What Michael Zinman also taught me is to be ready to take another look at the material. That is the task of the reader, the bookbinder, the human being. As Henry David Thoreau said, “It is never too late to give up our prejudices” (from the first chapter of Walden).

When I said I am a user of books I mean that books are necessary to the trade of writer and antiquarian bookseller. Yes, I read for pleasure and take pleasure in what I read when it is well written, but books are one of the tools with which I think about the world, learning about subjects of interest and trying to create context.

Bookbinding encourages thinking about how each element must fit and work with the others. One learns by doing it.

The book is an engineered object. When it functions properly that engineering is almost invisible unless you know how to look at the structure. A book functions best when OPEN. [Accompanying gesture of holding a book by the front board and letting it fall open.]

To be a science fiction writer is, in the words of Tom Disch, to read the newspaper “in a state of alert anxiety and think about what each headline portends”.

In the twenty-first century one can push a button and a machine will extrude a hardcover book. You will have the text, yes, but that is about all you will have apart from what my friend Reno W. Odlin called a paperback in drag. Learning to make a hand binding offers another order of knowledge.

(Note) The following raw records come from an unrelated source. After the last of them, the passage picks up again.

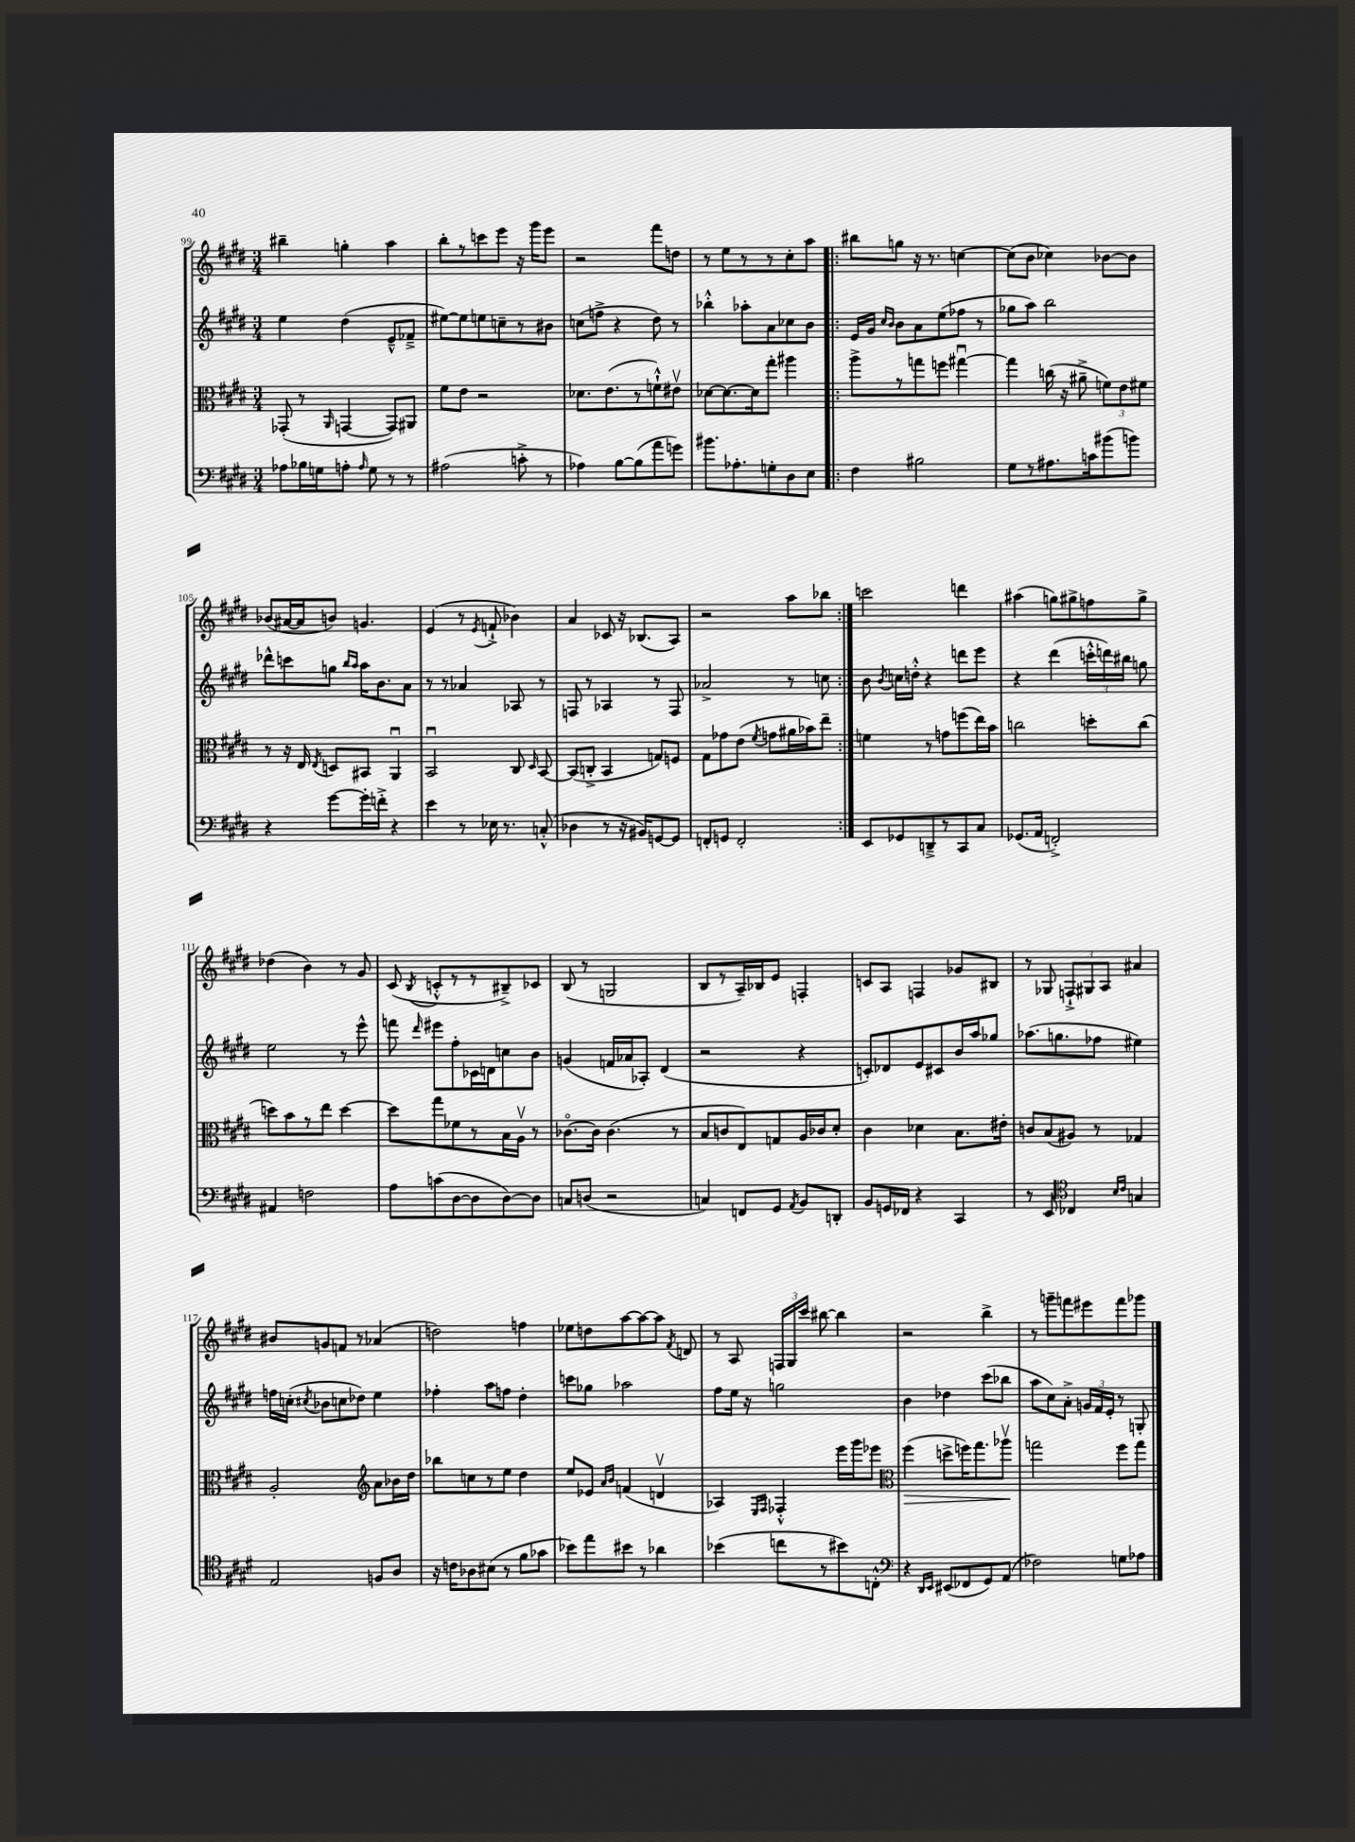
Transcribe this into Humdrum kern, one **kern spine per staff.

**kern	**kern	**kern	**kern
*staff4	*staff3	*staff2	*staff1
*clefF4	*clefC3	*clefG2	*clefG2
*k[f#c#g#d#]	*k[f#c#g#d#]	*k[f#c#g#d#]	*k[f#c#g#d#]
*M3/4	*M3/4	*M3/4	*M3/4
8A-	(8GG-'	4ee	4bb#~
16B-	8r	.	.
16G	.	.	.
.	16qqAA	.	.
8A'	[4GG	(4dd#	4gg'
16qqA	.	.	.
8G	.	.	.
8r	8GG])	8e~^^	4aa
8r	8AA#	8f-~^	.
=	=	=	=
(2A#	8f#	[8ee#)	8bb'
.	8e	8ee#]	8r
.	2r	8ee	8ccc
.	.	8cc~	8eee
8c'^	.	8r	16r
.	.	.	16ggg#
8r	.	8b#	8eee
=	=	=	=
4A-)	8.d-	(8cc	2r
.	.	8ff^	.
.	(8.e	.	.
[8B	.	4r	.
(8B]	8r	.	.
8a	8f`^^)	8dd#)	8fff#
8g)	8e#v	8r	8dd
=	=	=	=
8.b#	[8d-	4bb-'^^	8r
.	8.d-_	.	8ee
8.A-'	.	.	.
.	.	8aa-'	8r
.	16d-]	.	.
8G'	8gg#'	8a	8r
8D#	4aa#	8cc-	8cc#'
8E	.	8b	8aa
=!|:	=!|:	=!|:	=!|:
4F#	8aa^	16e	8bb#
.	.	16g#	.
.	.	16qqcc#	.
.	.	16qqb	.
.	8r	8b	8gg
2B#	8gg	8a	16r
.	.	.	8.r
.	8ff	(8ee	.
.	[4gg#u	8ff-	[4cc
.	.	8r	.
=	=	=	=
8G#	4gg#]	8gg-	(8cc]
8r	.	8aa)	8b
8.A#	(16cc	2bb	4cc-)
.	16r	.	.
.	8a#~^	.	.
16c	.	.	.
(8b#	12f)	.	[8b-
.	12e	.	.
8b)	.	.	8b-]
.	12f#	.	.
=	=	=	=
4r	8r	8ddd-^^	(8b-
.	16r	8ccc	[16a#
.	16E	.	16a#]
.	8qE	.	.
[8g#	8D	8gg	8b)
.	.	16qqbb	.
.	.	16qqaa	.
16g#']	8BB#	16aa	4.g
16f'^	.	8.b	.
4r	4AAu	.	.
.	.	8a	.
=	=	=	=
4e	2BBu	8r	(4e
.	.	8r	.
8r	.	4a-	8r
.	.	.	8qe
16E-	.	.	8f`^
8.r	.	.	.
.	8C#	8A-	4b-)
.	16qqD#	.	.
(8C'^^	[8BB	8r	.
=	=	=	=
4D-	(8BB]	8F	4a
.	8C'^	8r	.
8r	4BB	4A-	8c-
16r	.	.	16r
16BB#)	.	.	(8.B-
[8GG	8G)	8r	.
8GG]	8F	8F	8A)
=	=	=	=
8FF'	8G#	2a-^	2r
8GG	8g-	.	.
2FF'	(8e	.	.
.	8qf#	.	.
.	8g	.	.
.	16a#	8r	8aa
.	16b-)	.	.
.	8ee~	8cc	8bb-
=:|!	=:|!	=:|!	=:|!
8EE	4f	8b	2ccc
.	.	8qb	.
8GG-	.	16cc	.
.	.	16dd'^^	.
8DD~^	8r	4r	.
8r	8g	.	.
8CC#	(8ff	8ddd	4ddd
8C#	16ee)	8eee	.
.	16b	.	.
=	=	=	=
(8.GG-	2cc	4r	(4aa#
16AA	.	.	.
2FF'^)	.	(4ddd#	8gg)
.	.	.	8gg#^
.	8dd'	24ccc'^^	8ff
.	.	24ddd)	.
.	.	24bb#	.
.	(8cc	8gg	8gg#^
=	=	=	=
4AA#	8dd)	2ee	(4dd-
.	8b	.	.
2F	8r	.	4b)
.	8ee	.	.
.	[4dd	8r	8r
.	.	8eee^^	8g#
=	=	=	=
8A	8dd]	8fff	(8c#
.	.	16qqddd#	8qB
(8c	8gg#	8eee#	8c'^^
[8D#	8f-	8ff#'	8r
8D#]	8r	16c-	8r
.	.	16d	.
[8D#)	16B	8cc	8B#~^)
.	16Av	.	.
8D#]	8r	8b	8c-
=	=	=	=
8C	[8.c-o	(4g	(8B
(8D	.	.	8r
.	16c-]	.	.
2r	(4.c-	16f	2G
.	.	16a-	.
.	.	8A-')	.
.	.	(4d#	.
.	8r	.	.
=	=	=	=
4C)	8B	2r	8B
.	8c	.	8r
8FF	8E)	.	16A~)
.	.	.	16B-
8GG#	8G	.	8e
8qAA	.	.	.
8BB	16A	4r	4F'
.	16c-	.	.
8DD'	8d#'	.	.
=	=	=	=
8BB	4c#	8c')	8c
16GG	.	8d-	8A
16FF-	.	.	.
4r	4d-	8e	4F
.	.	8c#	.
4CC#	8.B	16b	8g-
.	.	16aa	.
.	.	8gg-	8B#
.	16e#'	.	.
=	=	=	=
8r	8c	(8.aa-	8r
8EE	(8B	.	8G-
.	.	8.gg	.
*clefC4	*	*	*
4C-	8A#)	.	12F`^
.	.	.	12G#
.	8r	8ff-	.
.	.	.	12A
16qqB	.	.	.
16qqc#	.	.	.
4G	4G-	4ee#)	4a#
=	=	=	=
2E	2A'	16ff	8b#
.	.	(16cc'	.
.	.	8qcc#	.
.	.	8b-	8g
.	.	8cc	8f
.	.	8dd-)	8r
*	*clefG2	*	*
8F	8a	4ee	(4a-
8A	16b-	.	.
.	16dd#	.	.
=	=	=	=
16r	8bb-	4ff-'	2dd)
16c	.	.	.
8A-	8cc	.	.
(8B#	8r	8aa	.
8r	8ee	8ff	.
8f#	4dd#	4dd#'	4ff
8g-	.	.	.
=	=	=	=
8b-)	8ee	8ccc	8ee-
8ee	8e-	8gg-	8dd
.	16qqa	.	.
.	16qqb	.	.
8b#	(4f	2aa-	[8aa
8r	.	.	8aa_
4a-	4dv	.	8aa]
.	.	.	8qf#
.	.	.	8d
=	=	=	=
(4b-	4A-)	8ff#	8r
.	.	16ee	8A
.	.	16r	.
.	16qqE	.	.
.	16qqF#	.	.
8cc	4F-'^^	2gg	24F
.	.	.	24G#
.	.	.	24ccc#
8r	.	.	[8bb#
8b#)	16eee	.	4bb#]
.	16ggg#	.	.
8C'^^	8eee-	.	.
=	=	=	=
*clefF4	*clefC3	*	*
4r	(4ff#	4b	2r
16qqDD#	.	.	.
16qqEE	.	.	.
(8EE#	8dd^	4dd-	.
8FF-	16ff)	.	.
.	8.gg#	.	.
8GG#)	.	(8ccc#	4bb^
(8AA	8aa-v	8bb-	.
=	=	=	=
2F-)	2gg	8aa	8r
.	.	8cc#)	8ggg~
.	.	8a'^	8fff
.	.	24g	8eee#
.	.	24f#	.
.	.	24e'	.
8G	8ff#	8r	8fff
8A-	8gg	8G'	8ggg-
==	==	==	==
*-	*-	*-	*-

So too, with reading and thinking. There is a current ad in the New York City subway for some brand of generative AI designed to produce reports. You can see the possible allure for employers and owners. Push a button and something comes out at minimal perceived cost, and with no knowledge gained by the employee in the process. No investment in the employee as asset : to carry this notion to its logical conclusion, why bother to have employees at all ?

Roman Jakobson wrote, “It is the purposeful poetic use of lexical and grammatical tropes and figures that brings the creative power of language to its summit”. How much of that occurs when a button is pushed ?

Charles Darwin wrote in a letter on 1 November 1846 : “I have unfortunately lost the reference & it is a high crime, I confess, ever to refer to an opinion, without a precise reference.”

The nature of generative AI is in fact degenerative, serving only to cut information loose from its tether. It is the opposite of learning.

We are human beings on a small bit of rock circling our sun, one star moving through our vast universe (I am paraphrasing Fredric Brown’s “Imagine”). How do you want to experience the universe during your brief, illusory, impermanent interval here? Do you want to instruct a machine to do it for you? The great satirist of science fiction Robert Sheckley wrote about this in a story called “The Robot Who Looked Like Me”.

To make a book is to work with other people, to make a society. A legal system is an engineered object, too, created by a group of humans : for whose benefit ?

Interrogate the book on your desk, interrogate the nature of the legal system. Attempt things you haven’t done before.